Concepts

FitPy is built around a small set of general concepts, each aiming at complete reproducibility—and wherever possible replicability—of data acquisition, processing, and analysis. Despite its origin in spectroscopy, FitPy is generally agnostic with respect to the data processed.

Due to being based on the ASpecD framework for reproducible data analysis, FitPy uses many of the underlying concepts, namely the dataset, model, and for the actual fitting the analysis step. Results can be presented in form of reports. Furthermore, recipe-driven data analysis is used as a user interface making it possible to reliably and reproducibly fit data with no programming skills needed.

Dataset

Unit of data and metadata, prerequisite for a semantic understanding within the routines.

Every measurement (or calculation) produces (raw) data that are useless without additional information, such as experimental parameters. This additional information is termed “metadata” within the FitPy framework. A dataset is the unit of (numerical) data and metadata. Another integral aspect is the history containing all relevant information regarding each single processing step performed on the data of the dataset.

Additionally to combining numerical data and metadata, a dataset provides a common structure, unifying the different file formats used as source for both, data and metadata. Hence, the actual data format does not matter, greatly facilitating dealing with data from different sources (and even different kinds of data).

Model

Mathematical models depending on parameters that get fitted to the data.

Models can come from different sources. The ASpecD framework ships with a list of rather basic mathematical models that can be combined in arbitrary ways. This allows already for fitting a series of Lorentzians or Gaussians to spectroscopic data.

However, FitPy accepts every model as long as it behaves like a model of the ASpecD framework. Therefore, packages derived from the ASpecD framework and focussing on distinct spectroscopic methods may come with their own models. Similarly, you can write packages focussing only on providing models (i.e. simulations) of spectroscopic data of a particular kind and plug these into FitPy.

Fitting

Fitting models to data by algorithmically adjusting the parameters of the former.

A fitting is actually an analysis step in terms of the ASpecD framework. On the other hand, fitting as such is a rather complex topic, and providing easy access to advanced fitting capabilities is at the core of the FitPy package, besides its focus on reproducibility.

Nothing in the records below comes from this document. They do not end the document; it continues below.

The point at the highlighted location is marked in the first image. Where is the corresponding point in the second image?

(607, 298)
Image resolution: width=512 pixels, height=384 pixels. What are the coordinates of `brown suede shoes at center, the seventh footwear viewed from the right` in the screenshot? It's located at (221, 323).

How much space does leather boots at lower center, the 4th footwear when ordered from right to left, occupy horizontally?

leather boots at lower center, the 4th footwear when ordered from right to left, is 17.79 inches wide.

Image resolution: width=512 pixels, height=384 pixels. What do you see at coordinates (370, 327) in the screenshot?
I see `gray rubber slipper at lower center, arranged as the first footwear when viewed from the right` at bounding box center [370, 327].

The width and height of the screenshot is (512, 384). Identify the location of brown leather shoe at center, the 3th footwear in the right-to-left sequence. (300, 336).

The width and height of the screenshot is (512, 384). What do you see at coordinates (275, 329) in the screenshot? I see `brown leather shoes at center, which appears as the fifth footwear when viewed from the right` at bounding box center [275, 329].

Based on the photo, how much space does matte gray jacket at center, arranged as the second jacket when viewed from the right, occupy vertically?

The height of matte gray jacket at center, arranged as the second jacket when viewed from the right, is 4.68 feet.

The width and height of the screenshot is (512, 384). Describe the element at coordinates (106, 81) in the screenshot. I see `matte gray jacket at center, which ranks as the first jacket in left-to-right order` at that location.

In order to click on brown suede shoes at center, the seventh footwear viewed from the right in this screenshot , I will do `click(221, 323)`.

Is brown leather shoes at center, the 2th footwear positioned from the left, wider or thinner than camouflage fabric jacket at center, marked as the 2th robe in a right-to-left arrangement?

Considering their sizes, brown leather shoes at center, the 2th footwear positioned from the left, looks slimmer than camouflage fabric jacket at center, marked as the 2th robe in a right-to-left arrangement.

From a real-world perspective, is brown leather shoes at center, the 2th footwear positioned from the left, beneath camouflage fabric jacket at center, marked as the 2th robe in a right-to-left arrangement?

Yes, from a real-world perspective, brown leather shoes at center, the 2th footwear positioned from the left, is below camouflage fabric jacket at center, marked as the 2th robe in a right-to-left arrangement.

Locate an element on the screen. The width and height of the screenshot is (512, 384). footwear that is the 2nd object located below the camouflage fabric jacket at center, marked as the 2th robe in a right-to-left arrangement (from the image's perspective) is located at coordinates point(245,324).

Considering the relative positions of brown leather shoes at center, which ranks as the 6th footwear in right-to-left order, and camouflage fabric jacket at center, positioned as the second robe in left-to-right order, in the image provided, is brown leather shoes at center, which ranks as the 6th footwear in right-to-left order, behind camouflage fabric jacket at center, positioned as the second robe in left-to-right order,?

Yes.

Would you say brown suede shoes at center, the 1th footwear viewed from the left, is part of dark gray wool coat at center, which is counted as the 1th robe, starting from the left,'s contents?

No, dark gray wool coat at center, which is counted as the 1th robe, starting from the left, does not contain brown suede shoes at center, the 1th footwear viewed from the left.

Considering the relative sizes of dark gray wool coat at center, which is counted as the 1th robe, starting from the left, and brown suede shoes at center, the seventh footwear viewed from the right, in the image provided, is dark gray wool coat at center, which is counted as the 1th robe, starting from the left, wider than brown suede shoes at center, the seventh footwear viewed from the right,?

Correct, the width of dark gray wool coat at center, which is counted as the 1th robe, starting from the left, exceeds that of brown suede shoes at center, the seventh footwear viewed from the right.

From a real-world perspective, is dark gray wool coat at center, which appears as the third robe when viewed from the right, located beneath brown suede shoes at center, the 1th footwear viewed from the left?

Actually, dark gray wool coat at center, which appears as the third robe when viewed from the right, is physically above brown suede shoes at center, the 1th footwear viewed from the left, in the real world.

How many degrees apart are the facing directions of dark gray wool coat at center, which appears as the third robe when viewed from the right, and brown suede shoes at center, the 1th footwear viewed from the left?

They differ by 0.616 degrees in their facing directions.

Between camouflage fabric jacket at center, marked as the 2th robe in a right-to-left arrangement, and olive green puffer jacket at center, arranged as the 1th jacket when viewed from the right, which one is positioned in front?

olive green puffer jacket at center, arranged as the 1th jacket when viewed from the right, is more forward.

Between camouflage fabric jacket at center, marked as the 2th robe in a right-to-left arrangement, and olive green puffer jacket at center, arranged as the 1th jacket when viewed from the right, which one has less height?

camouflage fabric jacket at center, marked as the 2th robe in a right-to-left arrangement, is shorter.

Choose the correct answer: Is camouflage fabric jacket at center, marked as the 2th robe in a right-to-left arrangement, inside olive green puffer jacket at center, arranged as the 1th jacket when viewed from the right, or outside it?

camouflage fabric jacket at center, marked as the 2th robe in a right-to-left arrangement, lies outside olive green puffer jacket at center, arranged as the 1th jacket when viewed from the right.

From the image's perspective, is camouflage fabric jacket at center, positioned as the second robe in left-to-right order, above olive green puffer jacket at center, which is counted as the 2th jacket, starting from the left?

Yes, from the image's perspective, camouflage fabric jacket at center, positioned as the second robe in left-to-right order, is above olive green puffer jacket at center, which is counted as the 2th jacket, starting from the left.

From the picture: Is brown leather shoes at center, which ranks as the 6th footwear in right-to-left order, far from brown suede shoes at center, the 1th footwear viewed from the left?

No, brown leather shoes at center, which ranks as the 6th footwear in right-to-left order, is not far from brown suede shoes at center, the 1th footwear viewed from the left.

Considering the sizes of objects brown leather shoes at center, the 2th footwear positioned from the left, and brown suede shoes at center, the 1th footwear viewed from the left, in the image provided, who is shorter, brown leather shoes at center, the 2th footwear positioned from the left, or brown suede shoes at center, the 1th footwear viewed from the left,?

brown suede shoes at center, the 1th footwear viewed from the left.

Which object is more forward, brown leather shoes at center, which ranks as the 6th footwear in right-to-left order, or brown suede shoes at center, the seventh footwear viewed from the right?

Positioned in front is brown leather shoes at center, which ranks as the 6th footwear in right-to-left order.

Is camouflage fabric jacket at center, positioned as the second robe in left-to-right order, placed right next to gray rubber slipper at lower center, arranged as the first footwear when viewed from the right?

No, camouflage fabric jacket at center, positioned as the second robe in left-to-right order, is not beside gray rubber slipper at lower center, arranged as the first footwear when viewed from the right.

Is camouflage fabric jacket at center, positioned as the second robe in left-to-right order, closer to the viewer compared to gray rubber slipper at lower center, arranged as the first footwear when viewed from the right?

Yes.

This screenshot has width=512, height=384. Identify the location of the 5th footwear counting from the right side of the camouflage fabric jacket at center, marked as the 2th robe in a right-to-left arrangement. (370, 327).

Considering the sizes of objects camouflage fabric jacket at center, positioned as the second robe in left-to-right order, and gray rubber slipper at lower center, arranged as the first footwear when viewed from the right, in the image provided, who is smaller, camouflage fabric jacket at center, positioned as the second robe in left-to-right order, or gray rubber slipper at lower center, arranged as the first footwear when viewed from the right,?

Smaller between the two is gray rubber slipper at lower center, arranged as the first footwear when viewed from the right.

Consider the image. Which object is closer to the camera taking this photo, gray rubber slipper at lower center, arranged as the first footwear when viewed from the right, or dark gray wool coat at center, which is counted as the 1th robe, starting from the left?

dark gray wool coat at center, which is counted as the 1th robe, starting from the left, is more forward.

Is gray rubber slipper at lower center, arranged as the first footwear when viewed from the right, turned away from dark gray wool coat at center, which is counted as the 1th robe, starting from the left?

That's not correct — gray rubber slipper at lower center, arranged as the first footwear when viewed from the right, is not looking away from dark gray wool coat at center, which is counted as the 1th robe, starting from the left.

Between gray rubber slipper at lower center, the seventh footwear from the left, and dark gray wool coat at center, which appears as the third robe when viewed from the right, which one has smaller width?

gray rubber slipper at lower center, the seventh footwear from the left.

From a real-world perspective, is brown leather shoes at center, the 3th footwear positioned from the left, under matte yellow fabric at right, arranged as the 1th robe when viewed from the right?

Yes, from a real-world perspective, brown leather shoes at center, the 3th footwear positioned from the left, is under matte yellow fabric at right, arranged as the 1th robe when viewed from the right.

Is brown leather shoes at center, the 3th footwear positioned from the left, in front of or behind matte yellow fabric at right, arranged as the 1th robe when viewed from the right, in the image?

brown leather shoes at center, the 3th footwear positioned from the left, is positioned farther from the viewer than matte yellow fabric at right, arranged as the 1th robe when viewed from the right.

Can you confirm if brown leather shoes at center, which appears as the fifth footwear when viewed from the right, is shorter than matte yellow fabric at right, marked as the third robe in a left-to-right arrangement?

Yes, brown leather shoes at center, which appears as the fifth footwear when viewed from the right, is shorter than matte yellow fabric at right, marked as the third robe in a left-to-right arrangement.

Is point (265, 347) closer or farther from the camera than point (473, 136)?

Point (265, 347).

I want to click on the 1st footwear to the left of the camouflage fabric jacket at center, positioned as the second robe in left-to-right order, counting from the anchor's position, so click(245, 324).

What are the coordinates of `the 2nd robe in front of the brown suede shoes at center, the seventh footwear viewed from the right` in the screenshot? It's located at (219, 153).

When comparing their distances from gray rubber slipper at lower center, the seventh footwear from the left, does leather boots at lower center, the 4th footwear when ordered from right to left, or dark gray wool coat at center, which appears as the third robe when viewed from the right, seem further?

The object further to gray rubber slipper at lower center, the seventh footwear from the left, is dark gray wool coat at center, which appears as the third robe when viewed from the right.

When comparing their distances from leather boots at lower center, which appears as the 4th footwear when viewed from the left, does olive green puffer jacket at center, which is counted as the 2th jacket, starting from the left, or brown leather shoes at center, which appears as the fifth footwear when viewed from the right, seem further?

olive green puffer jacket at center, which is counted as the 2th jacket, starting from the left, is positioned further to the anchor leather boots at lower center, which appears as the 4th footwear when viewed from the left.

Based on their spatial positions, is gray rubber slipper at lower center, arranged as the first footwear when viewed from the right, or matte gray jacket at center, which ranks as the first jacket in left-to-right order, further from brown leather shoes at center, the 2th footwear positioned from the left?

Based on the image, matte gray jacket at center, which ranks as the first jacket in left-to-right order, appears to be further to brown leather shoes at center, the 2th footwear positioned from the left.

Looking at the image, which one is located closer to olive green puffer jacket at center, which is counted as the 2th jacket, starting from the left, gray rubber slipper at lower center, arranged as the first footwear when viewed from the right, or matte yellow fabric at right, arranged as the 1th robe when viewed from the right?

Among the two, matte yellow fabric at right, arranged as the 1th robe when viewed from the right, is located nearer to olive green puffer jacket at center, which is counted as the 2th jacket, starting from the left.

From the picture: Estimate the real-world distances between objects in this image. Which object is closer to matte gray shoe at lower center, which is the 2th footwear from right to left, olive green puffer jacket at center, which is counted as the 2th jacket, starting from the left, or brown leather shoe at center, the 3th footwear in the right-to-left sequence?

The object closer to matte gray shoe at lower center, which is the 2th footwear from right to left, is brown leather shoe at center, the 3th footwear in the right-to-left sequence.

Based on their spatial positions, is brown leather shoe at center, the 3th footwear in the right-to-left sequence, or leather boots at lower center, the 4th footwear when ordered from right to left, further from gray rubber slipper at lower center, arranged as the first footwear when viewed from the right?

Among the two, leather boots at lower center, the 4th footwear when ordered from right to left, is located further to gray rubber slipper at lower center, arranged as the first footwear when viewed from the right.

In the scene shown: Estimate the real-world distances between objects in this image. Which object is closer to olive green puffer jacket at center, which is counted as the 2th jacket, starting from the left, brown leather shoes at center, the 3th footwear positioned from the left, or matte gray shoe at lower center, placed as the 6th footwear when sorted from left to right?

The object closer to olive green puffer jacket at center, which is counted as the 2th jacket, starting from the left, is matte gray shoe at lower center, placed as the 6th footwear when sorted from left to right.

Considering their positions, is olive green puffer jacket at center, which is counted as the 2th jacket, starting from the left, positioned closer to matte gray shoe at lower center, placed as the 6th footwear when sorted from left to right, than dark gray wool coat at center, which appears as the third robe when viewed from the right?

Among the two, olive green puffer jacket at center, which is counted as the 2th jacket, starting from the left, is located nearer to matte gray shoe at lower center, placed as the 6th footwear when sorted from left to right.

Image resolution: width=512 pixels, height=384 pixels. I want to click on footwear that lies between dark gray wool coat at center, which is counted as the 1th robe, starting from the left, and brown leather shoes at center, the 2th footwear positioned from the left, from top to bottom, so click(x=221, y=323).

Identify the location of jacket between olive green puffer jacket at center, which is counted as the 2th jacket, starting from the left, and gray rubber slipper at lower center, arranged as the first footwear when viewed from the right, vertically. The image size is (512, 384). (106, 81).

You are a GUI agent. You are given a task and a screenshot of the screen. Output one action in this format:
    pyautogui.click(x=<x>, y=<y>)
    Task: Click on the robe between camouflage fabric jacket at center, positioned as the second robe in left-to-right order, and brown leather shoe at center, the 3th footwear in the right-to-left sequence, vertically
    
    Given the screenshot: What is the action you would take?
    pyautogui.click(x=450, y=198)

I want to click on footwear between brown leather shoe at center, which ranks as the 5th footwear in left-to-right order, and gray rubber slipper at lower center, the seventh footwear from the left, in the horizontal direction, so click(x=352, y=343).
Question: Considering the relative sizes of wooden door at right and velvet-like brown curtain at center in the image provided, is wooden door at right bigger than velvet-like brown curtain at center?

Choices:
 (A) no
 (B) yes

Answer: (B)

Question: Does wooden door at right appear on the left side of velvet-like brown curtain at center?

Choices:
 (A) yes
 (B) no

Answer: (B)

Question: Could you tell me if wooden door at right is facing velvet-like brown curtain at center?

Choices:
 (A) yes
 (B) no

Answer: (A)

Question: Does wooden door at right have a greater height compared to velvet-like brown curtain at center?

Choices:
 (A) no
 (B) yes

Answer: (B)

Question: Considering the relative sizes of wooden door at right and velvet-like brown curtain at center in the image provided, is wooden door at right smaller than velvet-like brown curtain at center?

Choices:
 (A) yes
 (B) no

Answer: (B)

The core fitting capabilities come from some excellent libraries FitPy uses, namely the SciPy software stack and Lmfit. It is truly once again “standing on the shoulders of giants”, as Sir Isaac Newton phrased it in his now famous letter to Robert Hooke. Fitting includes different methods as well as strategies such as robust fitting via sampling of many different starting conditions, global fitting of a model to several datasets, and fitting several models at once to one dataset (i.e., multiple spectral species).

Plots

Graphical presentation of the results of fitting models to datasets.

An image is worth a thousand words. At least if the figure is designed and created sensibly, this is more than true for a graphical representation of scientific data. The simplest instance of a plot with respect to fitting is the combined graphical representation of data and fitted model. But the accuracy of the fit can be accessed and presented by different graphical representations as well.

The plotting capabilities are based on the machinery provided by the ASpecD framework, and as such, the FitPy package extends these plotters with sensible specialised instances.

Reports

Overview of the results of fits that can be created automatically.

To ensure reproducibility and good scientific practice, all information obtained during the fitting process is stored in a structured way, mostly within a dataset. However, a system designed for reproducible data analysis can only show its strengths if this information is easily accessible and can be presented in an appealing way.

The idea behind reports is to create well formatted representations of the results of fitting a model to (experimental) data. This is based on templates provided or adjusted by the user.

Recipe-driven data analysis

Reproducible and reliable data analysis with no programming skills needed.

Processing data consists of lots of different single tasks that can mostly be automated. This is the idea behind recipe-driven data analysis: lists of datasets and tasks that can easily be created by a user and processed fully automated. “Tasks” has a broad meaning here, including basically every automatable aspect of data analysis, including processing and analysis steps, creating representations and annotations, and finally reports.

Recipe-driven data analysis is carried out fully unattended (non-interactive). This allows to use it in context of separate hardware and a scheduling system. Situations particularly benefiting from this approach are either many datasets that need to be processed all in the same way, or few datasets requiring expensive processing such as simulation and fitting. The latter is even more true in context of global fitting and/or sampling of different starting parameters, such as Monte-Carlo or Latin-Hypercube sampling approaches.